The Problem With Looking Well
People often assume that if someone looks well, they are well.
In clinic, those are not always the same thing.
When Recovery Becomes Invisible
One of the more difficult phases of illness can begin when someone starts looking better.
The visible signs reduce.
Weight returns.
Colour returns.
Hair grows back.
People go back to work.
They start socialising again.
From the outside, it can look like recovery is complete.
But often the internal experience is very different.
People can still be exhausted.
Still symptomatic.
Still carefully managing:
energy
pain
digestion
medication
sleep
appointments
uncertainty
But once someone looks better, expectations usually increase.
Quietly, but quickly.
When Support Changes
People check in less.
Support reduces.
Tolerance reduces too.
There can be an assumption that the person is now “back to normal.”
Many people stop explaining how they feel at this stage.
Partly because they are tired of talking about illness.
Partly because they know people want reassurance.
And partly because they realise that others often struggle to understand ongoing difficulty once the visible crisis has passed.
Functioning Is Not the Same as Feeling Well
Functioning is easily mistaken for coping.
People go to work.
Reply to messages.
Attend family events.
Smile.
Get through the day.
That does not always mean things are easy underneath.
Women and Recovery
For many women, this stage can feel particularly difficult.
Not because women are weaker.
Because expectations are often different.
Women frequently continue carrying significant responsibility during recovery.
Work.
Children.
Parents.
Household management.
Remembering everything for everyone else.
Often all at the same time.
Many women are used to functioning through exhaustion long before illness ever enters the picture.
It becomes normal.
And because they are capable, people around them often continue expecting that same level of functioning.
For some women, productivity and caregiving are closely tied to identity.
So when recovery is slower than expected, they can feel they are failing.
Even when their body is behaving in an entirely understandable way.
Guilt and Being Unheard
In clinic, women often describe guilt long before they describe limitation.
Guilt about resting.
Guilt about needing help.
Guilt about not being able to do what they previously managed.

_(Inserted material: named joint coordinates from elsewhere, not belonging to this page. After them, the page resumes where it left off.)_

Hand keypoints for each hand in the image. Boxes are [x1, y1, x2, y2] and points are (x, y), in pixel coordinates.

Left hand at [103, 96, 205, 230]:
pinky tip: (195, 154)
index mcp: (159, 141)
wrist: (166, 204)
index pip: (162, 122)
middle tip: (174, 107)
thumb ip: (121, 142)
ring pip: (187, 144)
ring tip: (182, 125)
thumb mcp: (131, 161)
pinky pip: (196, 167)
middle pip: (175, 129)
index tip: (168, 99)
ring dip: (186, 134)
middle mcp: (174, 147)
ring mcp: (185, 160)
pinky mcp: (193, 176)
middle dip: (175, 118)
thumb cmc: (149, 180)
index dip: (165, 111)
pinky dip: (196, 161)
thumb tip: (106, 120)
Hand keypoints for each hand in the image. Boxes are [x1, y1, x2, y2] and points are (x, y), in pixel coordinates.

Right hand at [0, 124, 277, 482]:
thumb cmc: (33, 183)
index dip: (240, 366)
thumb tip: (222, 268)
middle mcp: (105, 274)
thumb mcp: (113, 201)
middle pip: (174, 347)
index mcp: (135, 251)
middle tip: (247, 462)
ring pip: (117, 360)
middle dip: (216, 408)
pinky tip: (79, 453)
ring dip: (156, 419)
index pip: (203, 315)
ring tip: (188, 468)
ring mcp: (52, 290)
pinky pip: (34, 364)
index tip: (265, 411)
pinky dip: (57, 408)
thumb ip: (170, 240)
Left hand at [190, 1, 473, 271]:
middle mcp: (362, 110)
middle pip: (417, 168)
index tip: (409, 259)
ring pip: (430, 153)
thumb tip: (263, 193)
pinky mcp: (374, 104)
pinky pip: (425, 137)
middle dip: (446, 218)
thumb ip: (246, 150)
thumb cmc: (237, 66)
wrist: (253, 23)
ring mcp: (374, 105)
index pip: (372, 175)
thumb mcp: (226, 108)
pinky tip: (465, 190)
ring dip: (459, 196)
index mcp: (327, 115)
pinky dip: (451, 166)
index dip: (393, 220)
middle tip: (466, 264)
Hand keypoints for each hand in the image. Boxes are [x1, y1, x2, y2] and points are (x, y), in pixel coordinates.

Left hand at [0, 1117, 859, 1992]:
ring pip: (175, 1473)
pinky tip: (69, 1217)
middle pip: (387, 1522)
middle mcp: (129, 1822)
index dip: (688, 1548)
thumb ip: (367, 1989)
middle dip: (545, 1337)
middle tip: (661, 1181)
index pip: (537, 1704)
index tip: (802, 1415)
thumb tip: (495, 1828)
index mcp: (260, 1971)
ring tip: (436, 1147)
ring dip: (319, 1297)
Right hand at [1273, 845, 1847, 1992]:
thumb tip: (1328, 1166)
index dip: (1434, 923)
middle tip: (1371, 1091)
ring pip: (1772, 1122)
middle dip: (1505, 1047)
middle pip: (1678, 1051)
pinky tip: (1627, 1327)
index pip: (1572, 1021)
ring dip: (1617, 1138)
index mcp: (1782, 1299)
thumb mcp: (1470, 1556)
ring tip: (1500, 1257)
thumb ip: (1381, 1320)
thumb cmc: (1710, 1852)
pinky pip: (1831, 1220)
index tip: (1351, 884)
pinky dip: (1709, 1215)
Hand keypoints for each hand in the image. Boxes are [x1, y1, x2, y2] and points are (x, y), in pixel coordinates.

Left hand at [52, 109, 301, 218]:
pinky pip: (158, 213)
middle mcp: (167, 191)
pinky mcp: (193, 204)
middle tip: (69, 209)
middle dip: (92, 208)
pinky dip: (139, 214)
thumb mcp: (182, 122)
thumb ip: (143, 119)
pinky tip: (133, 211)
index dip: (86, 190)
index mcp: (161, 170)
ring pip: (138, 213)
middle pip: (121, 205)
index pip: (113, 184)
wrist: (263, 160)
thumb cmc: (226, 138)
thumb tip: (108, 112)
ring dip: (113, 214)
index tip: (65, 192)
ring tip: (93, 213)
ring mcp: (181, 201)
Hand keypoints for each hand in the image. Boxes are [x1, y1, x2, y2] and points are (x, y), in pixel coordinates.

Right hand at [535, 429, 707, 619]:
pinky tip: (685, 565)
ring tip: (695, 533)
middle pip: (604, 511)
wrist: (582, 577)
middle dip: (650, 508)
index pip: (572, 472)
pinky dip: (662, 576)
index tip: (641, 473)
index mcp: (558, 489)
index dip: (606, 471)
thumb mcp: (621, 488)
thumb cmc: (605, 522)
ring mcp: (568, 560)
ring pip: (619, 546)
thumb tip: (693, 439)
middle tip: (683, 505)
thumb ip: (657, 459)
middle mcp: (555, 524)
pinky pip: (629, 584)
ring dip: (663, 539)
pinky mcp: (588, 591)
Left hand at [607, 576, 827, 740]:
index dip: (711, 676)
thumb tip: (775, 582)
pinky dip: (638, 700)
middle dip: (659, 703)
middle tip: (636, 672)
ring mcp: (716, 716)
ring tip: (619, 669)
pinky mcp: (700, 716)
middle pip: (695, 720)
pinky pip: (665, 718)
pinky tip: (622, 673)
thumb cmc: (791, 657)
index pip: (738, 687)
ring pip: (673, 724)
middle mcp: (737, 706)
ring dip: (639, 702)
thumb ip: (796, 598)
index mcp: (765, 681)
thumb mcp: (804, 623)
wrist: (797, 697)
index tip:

Men can experience this too, of course.
But culturally, men are often given more permission to step back during illness or recovery.
Support is more readily offered.
Rest is more socially accepted.
Women are also often judged differently in healthcare settings.
Especially as they get older.
Many become used to feeling unheard, minimised, or explained away.
By the time some women seek a second opinion, it is often because they no longer feel confident they are being listened to.
The Work of Looking Well
There is also the pressure of appearance.
Many women continue trying to look well throughout illness and recovery.
Not out of vanity.
Because appearance affects how women are treated socially and professionally.
Many women describe feeling as though illness has aged them suddenly.
Changes in skin.
Hair.
Weight.
Energy.
The face looking more tired.
Even when recovery is going well medically, this can affect confidence deeply.
People who feel unwell often believe they look unwell, regardless of what other people see.
They study their face differently.
Notice changes more quickly.
Question whether they still look like themselves.
For many women, skincare, hair, clothing, and maintaining appearance become part of trying to feel normal again.
But this also takes effort.
And effort requires energy.
The Invisible Work of Recovery
A lot of recovery work becomes invisible at this stage.
Pacing activity.
Managing fatigue.
Planning recovery time.
Monitoring symptoms.
Trying not to overdo things.
Trying not to fall behind in life at the same time.
Trying not to overthink every symptom or bad day.
From the outside, very little of this is obvious.
Looking Better Is Not the Same as Feeling Better
People often receive praise at this stage.
“You look great.”
“You’d never know.”
“You’re back to yourself.”
Usually this is meant kindly.
But it can leave people feeling strangely unseen.
Because looking better is not always the same as feeling better.
This can create confusion internally as well.
People begin questioning themselves.
Blood tests may be stable.
Scans may look reassuring.
Treatment may be finished.
So they wonder why things still feel difficult.
Functioning Versus Recovery
In clinic, this is often where people start learning the difference between functioning and actually feeling well.
The two are not always the same.
Over time, many people become more honest with themselves about what their body can currently manage.
Not perfectly.
And not without frustration.
But with more realism.
That realism is sometimes mistaken for negativity.
In practice, it is often the beginning of adaptation.
People do not always need others to fully understand what recovery feels like.
But they do need room to experience it honestly.
Without constantly having to prove they are either sick enough or well enough.
Looking well can make life easier in some ways.
But it can also make ongoing struggle much harder for other people to see.